In dezelfde kanttekening vermelden zij echter wel, dat het grondwoord anatolè ook een opgaande scheut of spruit kan betekenen. Zij wijzen erop, dat de Messias zo genoemd wordt in Jer. 23:5 en Zach. 3:8 en 6:12. Jer. 23:5 noemt ‘een rechtvaardige SPRUIT’, Zach. 3:8 ‘Ik ga Mijn Knecht, de SPRUIT, doen komen’ en Zach. 6:12 ‘Zie, een Man - Zijn Naam is SPRUIT, zal uit Zijn plaats opkomen’). Ook hadden ze nog kunnen noemen o.a.
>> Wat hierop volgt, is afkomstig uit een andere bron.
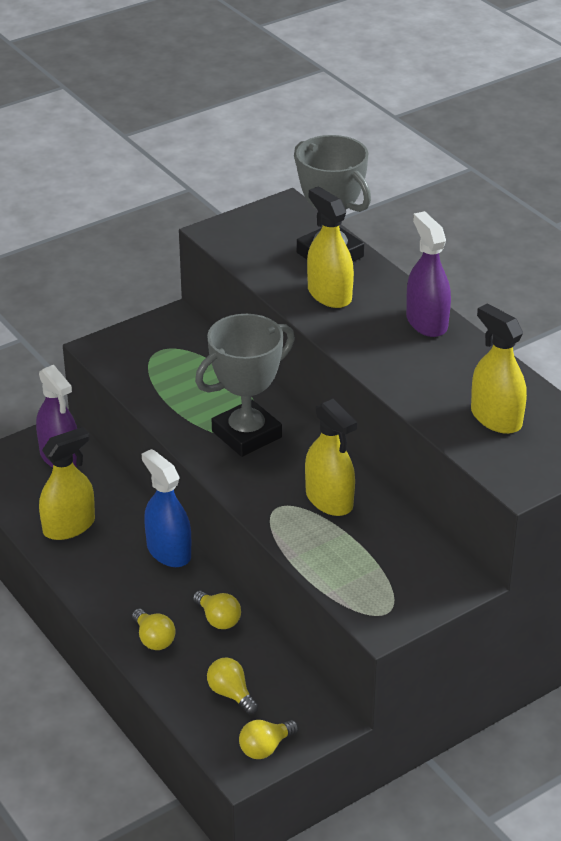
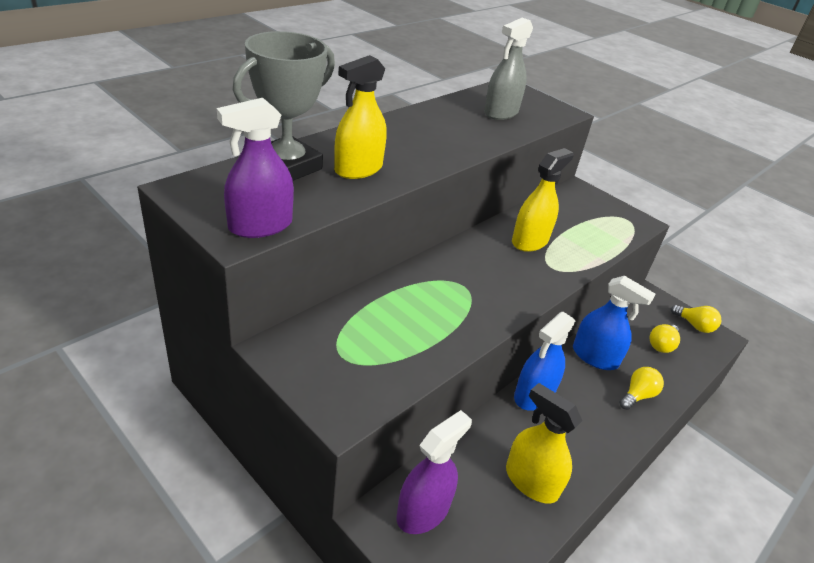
camera: 105 degrees left, 0 degrees up
(218, 619) = (595, 357): yellow light bulb -> blue spray bottle
(246, 434) = (466, 286): grey trophy -> none
(426, 322) = (390, 128): purple spray bottle -> purple spray bottle (260, 226)
(496, 418) = (501, 113): yellow spray bottle -> grey spray bottle

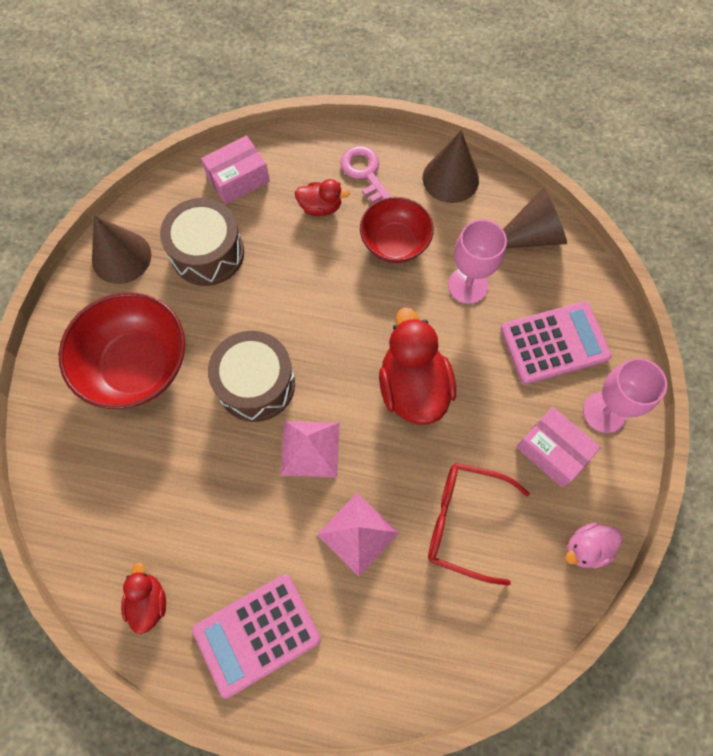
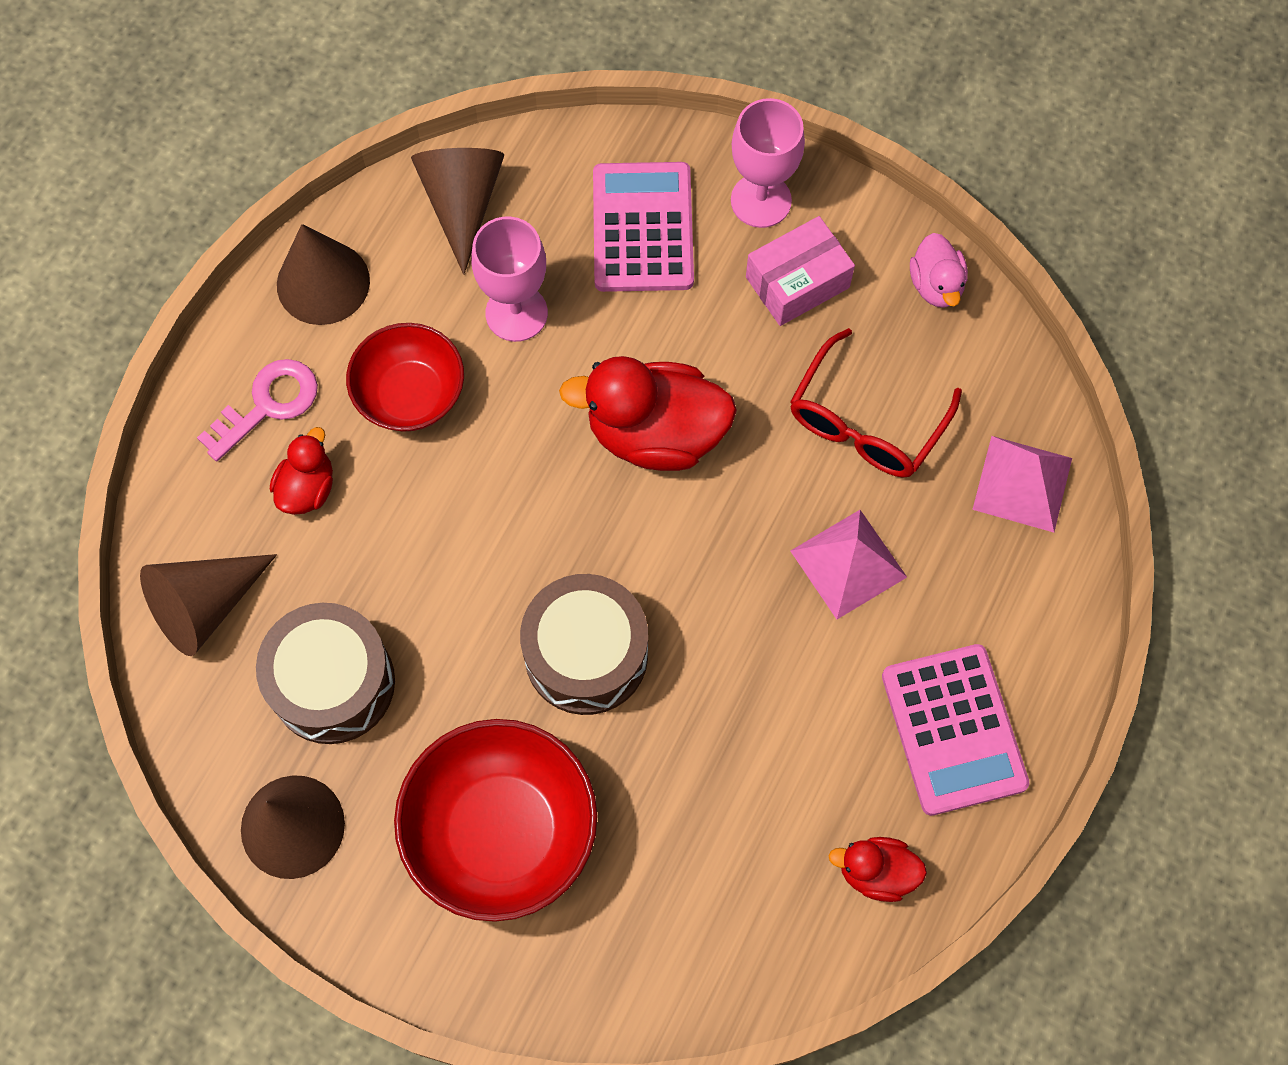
camera: 75 degrees left, 0 degrees up
(238, 179) = (205, 606): pink box -> brown cone
(310, 448) = (708, 598): pink pyramid -> pink pyramid (1022, 483)
(365, 173) = (268, 404): pink key -> pink key turned 150 degrees clockwise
Jer. 33:15 ‘zal Ik voor David een SPRUIT van gerechtigheid doen opkomen’. De Septuagint vertaalde het Hebreeuwse tsémach (spruit, loot) in die teksten namelijk met anatolè.

 

Het gaat dus om iets wat uitspruit of nieuw verschijnt. Die laatste betekenis heeft het ook in Matt. 2:2 waar de magiërs zeggen, dat zij een ster hebben zien opgaan. Hiermee bedoelen zij een nieuwe verschijning, een nieuwe ster in haar opgang, bij het opkomen boven de horizon. Als het niet om gewassen maar om een persoon gaat dan kan anatolè als vertaling van tsémach de betekenis hebben van telg. Het zijn nu de genoemde teksten uit Jeremia en Zacharia waarin de term anatolè wel als personificatie bedoeld is en vertaald kan worden met Telg (Spruit).[1] Vanuit zijn Schriftkennis als priester heeft Zacharias, die de Septuagint ongetwijfeld kende, bij het woord anatolè gerefereerd aan deze teksten met die benaming van de komende Messias. In Lukas 1:78 gaat het dus om de ‘Telg uit de hoogte’ of uit de hoge. Hierin komt tot uitdrukking, dat de Messias enerzijds Mens is (de Telg, troonopvolger uit Davids geslacht) en anderzijds van Goddelijke oorsprong is (uit de hoogte), van boven door God geschonken.

 

[1] Zie voor een uitgebreidere bespreking Jakob van Bruggen, Lucas: het evangelie als voorgeschiedenis, Kok-Kampen, 1993, pag. 65 e.v.